Is there a piece of Mendel that you hold on to, that is still in your body, or that you feel you took with you after the show closed?
I adore Mendel and I adored his gumption. Ultimately he's a pretty unethical guy. But his ability to listen was also just really helpful for me in, in the show. He did teach me to be more present. I have to say—not many people know this, but I sort of always have one foot in the psychology world. Back in 2013, I applied to Columbia for psychology. I was going to go get my postbac certificate and then go and get my PhD. Then all of a sudden my career took off and I had to defer my acceptance and never went. That was just like a weird connection because then all of a sudden I was playing a therapist on stage
I feel in the theater industry particularly we can take Pride and Pride month for granted because the culture is so prevalent in our industry. But tell me about the importance of celebrating Pride and celebrating it so visibly.
This is another thing that I've been thinking a lot about, particularly this month for obvious reasons. We do take Pride month for granted. I was actually talking to Zach, my partner, about this last night. I feel like the gay community is sort of the bedrock of the theatre industry, which was just sort of exacerbated by the massive loss that we endured in the ’80s and ’90s from the AIDS epidemic that disproportionately affected our community. Because of that massive presence ofthe gay community within the theatre, Zach and I were talking about how we never really need to go to gay bars. I've never been to Fire Island. We don't really do that. I think because we are surrounded by that community every day. So it's easy for us to take it for granted. What I'm hoping happens right now, besides visibility, is intersectionality. We have to take the inevitability of gayness in our industry apart and acknowledge the intersectionality of it. We include gay people of color. [The movement] includes trans people, it includes trans people of color. It includes trans masculinity. It includes all of it. We have had a very monolithic view of what gay culture is. We are not a monolith just like the Black community is not a monolith.
Well said. Back to Falsettos, specifically, I know you all watched the Live From Lincoln Center version together. Is there anything audiences should look for? Was there a mistake caught on camera? Are there hidden Easter eggs?
I can't even remember what the lyrics are because I just always f*cked them up. There was a part at the very end, the prayer that Mendel gives over Jason at his bar mitzvah in the hospital. I never got the order of the lyrics right.

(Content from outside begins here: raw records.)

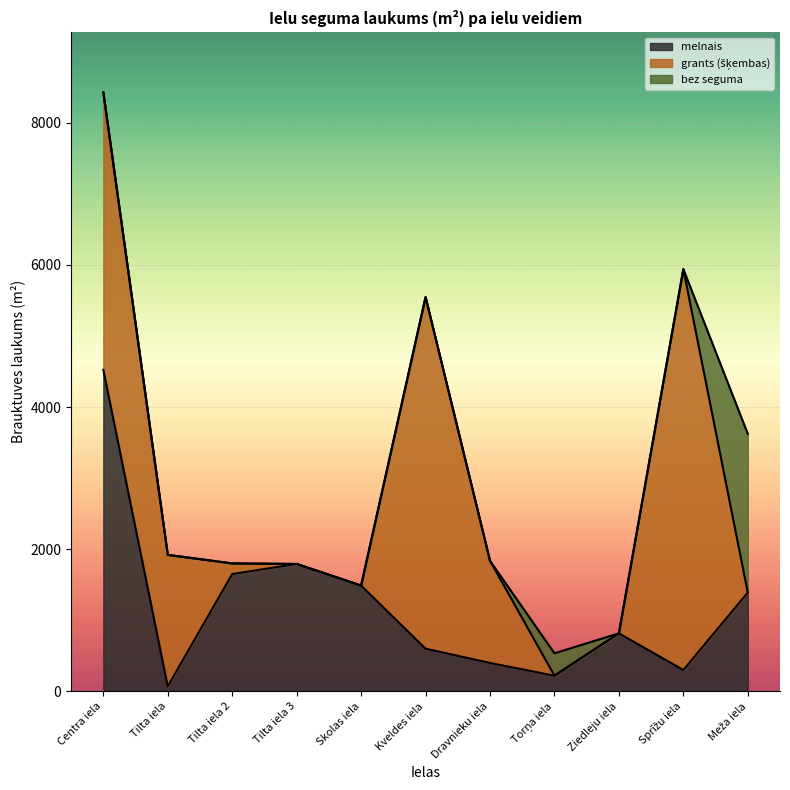

Between which two adjacent categories do melnais and grants (šķembas) first intersect?

Centra iela and Tilta iela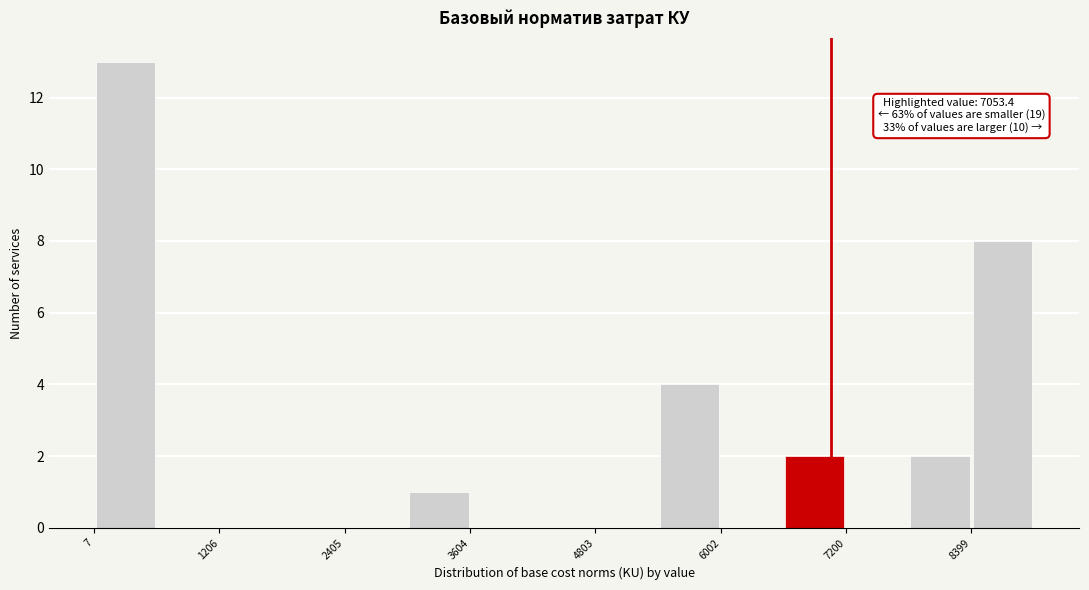

Around what value on the x-axis is the tallest bar? Give the approximate position of its centre, as read against the axis.

400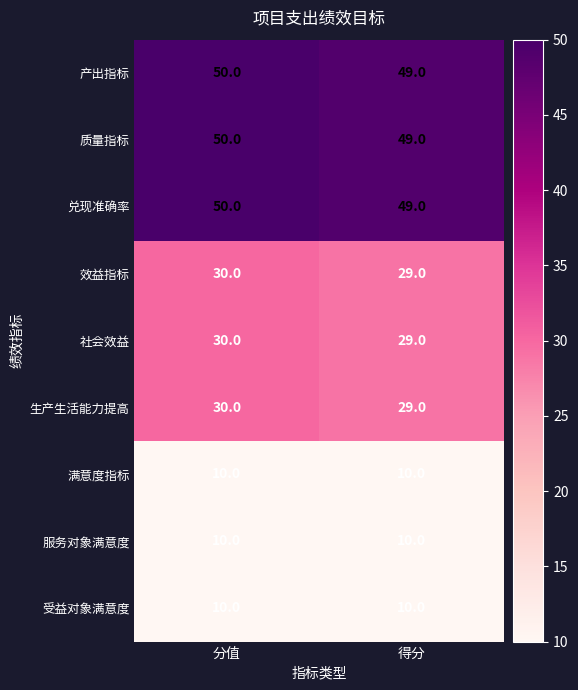

Reading left to right, extract all data points from this chart.

产出指标: 分值=50	得分=49
质量指标: 分值=50	得分=49
兑现准确率: 分值=50	得分=49
效益指标: 分值=30	得分=29
社会效益: 分值=30	得分=29
生产生活能力提高: 分值=30	得分=29
满意度指标: 分值=10	得分=10
服务对象满意度: 分值=10	得分=10
受益对象满意度: 分值=10	得分=10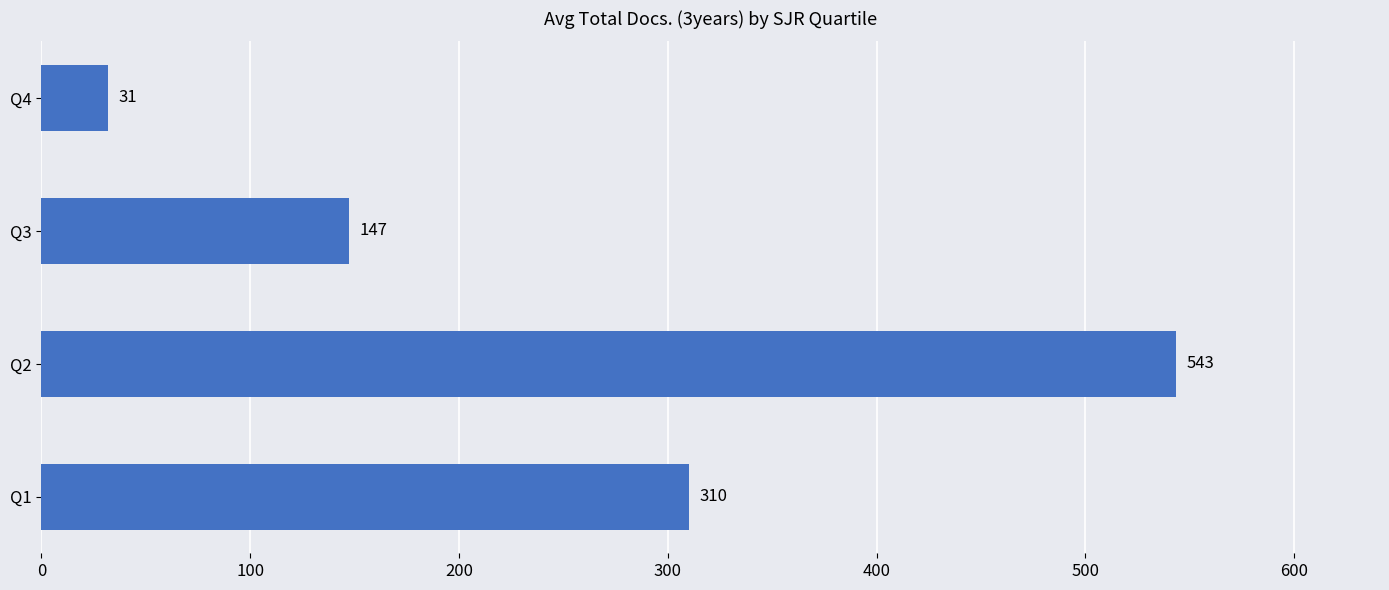

Rank the categories by value from highest to lowest.

Q2, Q1, Q3, Q4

Your Hebrew school teachers are coming for you.
Bill Finn came for me enough, so like, it's fine. Also, if you listen really, really hard at the very, very, very beginning of “Four Jews in a Room Bitching” as we are coming together for that first image of us in the frame with our canes, there was this story that Andrew told of this woman. She's an actress. I'm not going to say who it is, but she told this story to Andrew, just out of the blue. She was like [in this accent], “You know, Brynna was in China with a torn meniscus...” Every night, one of us would like, say that as the murmuring and the mumbling of us kvetching and “bitching.” The night we recorded it, I'm pretty sure we all said it. Listen close.